The two bikes rode side by side for a while, slipping easily over the hills that rolled through the desert like swells on a calm sea. The air was crisp and damp and the low-lying fog had burned away, revealing black thunderheads that towered in the sky, preparing to sweep more rain into the desert valley. The riders crested a rise, still side by side. Off in the distance crouched a small town in the thinning haze. Several miles of straight, black road and several tiny red stop lights in the middle distance were all that held them from breakfast and escape from the coming rain. Cal throttled up his bike and leaned down over the gas tank, shooting down the hill ahead of Nick's slower Sportster. Nick leaned back and throttled up, accelerating slowly and steadily.

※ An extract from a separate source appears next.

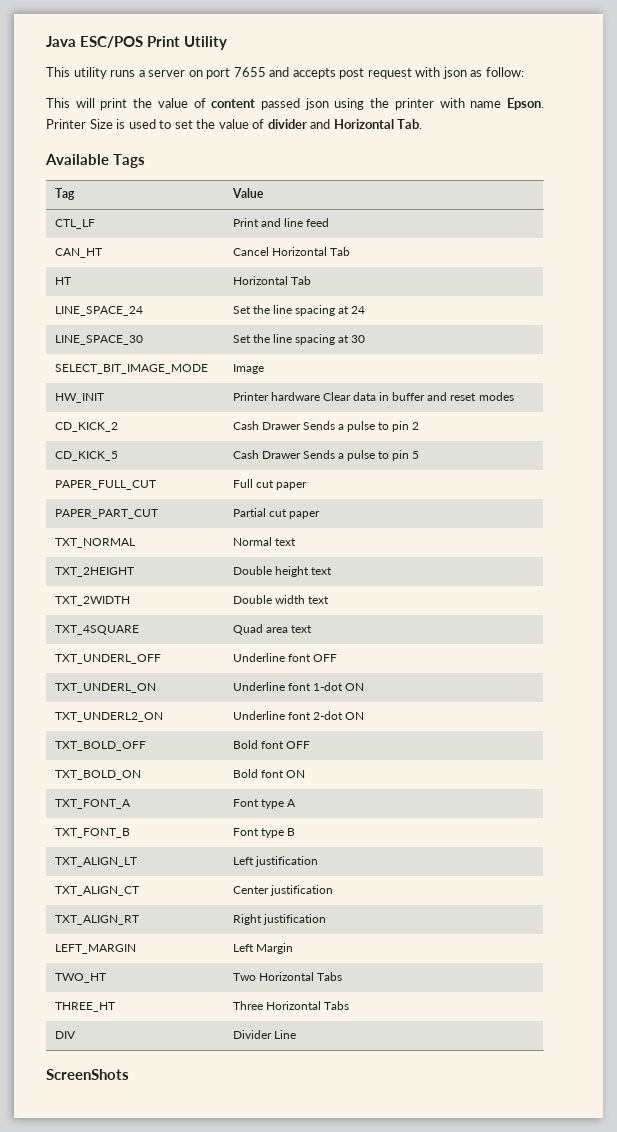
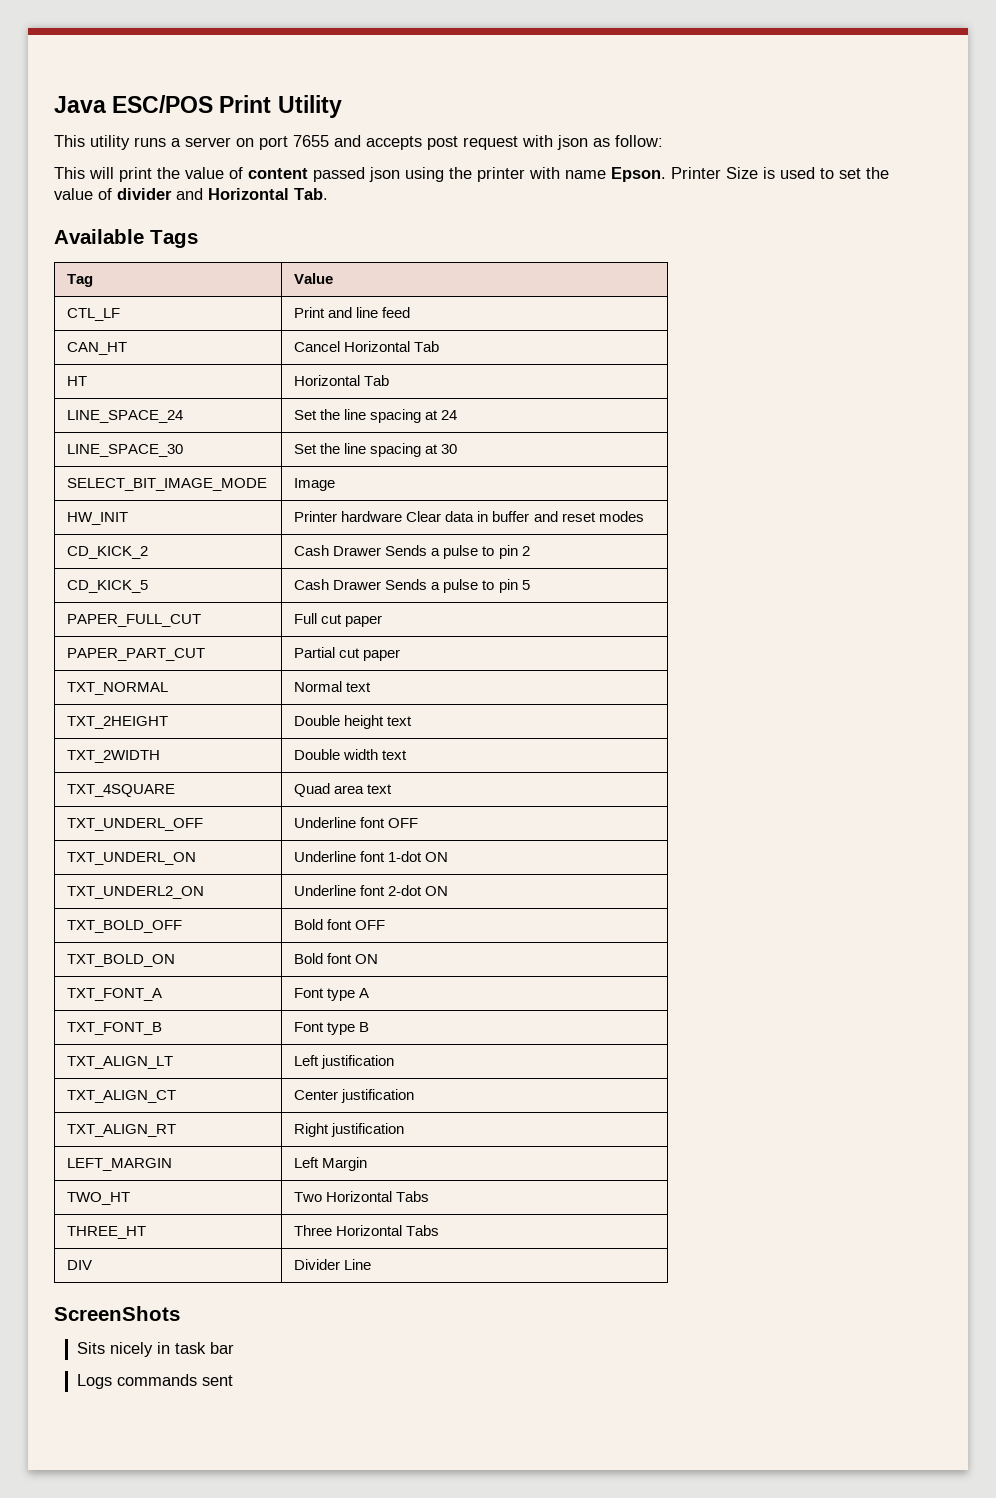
(129, 1074) none -> [76,1342,234,1357] [76,1374,233,1389] // Sits nicely in task bar // Logs commands sent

Cal crossed the desert floor, passed through one green light, then sped up to run a yellow. He was just one light away from the small town when the light, fifty yards ahead, turned from green to yellow. He opened the throttle full and hugged against his gas tank. He passed through the intersection just as the old green station wagon crossed through. The old car's peeling chrome grill shattered as the wagon hit Cal head-on. His leg was nearly torn off by the car's front end, but he flipped free, relatively intact, slid up the dusty hood and smashed into the brown-streaked windshield. His body flipped up onto the roof, the spear of the luggage wrack piercing the face shield of his shiny red helmet. As his body flipped up and around, his head remained stationary. He came to a crushing thud on the roof of the car, his head twisted all the way around backwards.

The woman inside the car never made a sound. She just stared with wild eyes into the furious crash, the splintering windshield, the boom of Cal's body crashing over her head, white-knuckling the steering wheel as the car dragged over Cal's bike, a stream of sparks flying from the bike's chrome grinding across the pavement.

It was very still when Nick rolled through the intersection. Cal lay on the roof of the car, twisted and bleeding in his brown leather, the outlines of bones pressing strange shapes here and there in his clothes. Both of Cal's white hands were raised in the morning sun, limp and lifeless. The woman, older, with blue hair, sat in the driver's seat, staring into space, a grocery bag with a dozen eggs on the seat beside her. Large droplets of rain began to fall as Nick slowed to pass through the intersection. He threw the throttle full-open as he passed through the little town, the throaty roar of his Harley filling the morning air as he siddled down the slick black road.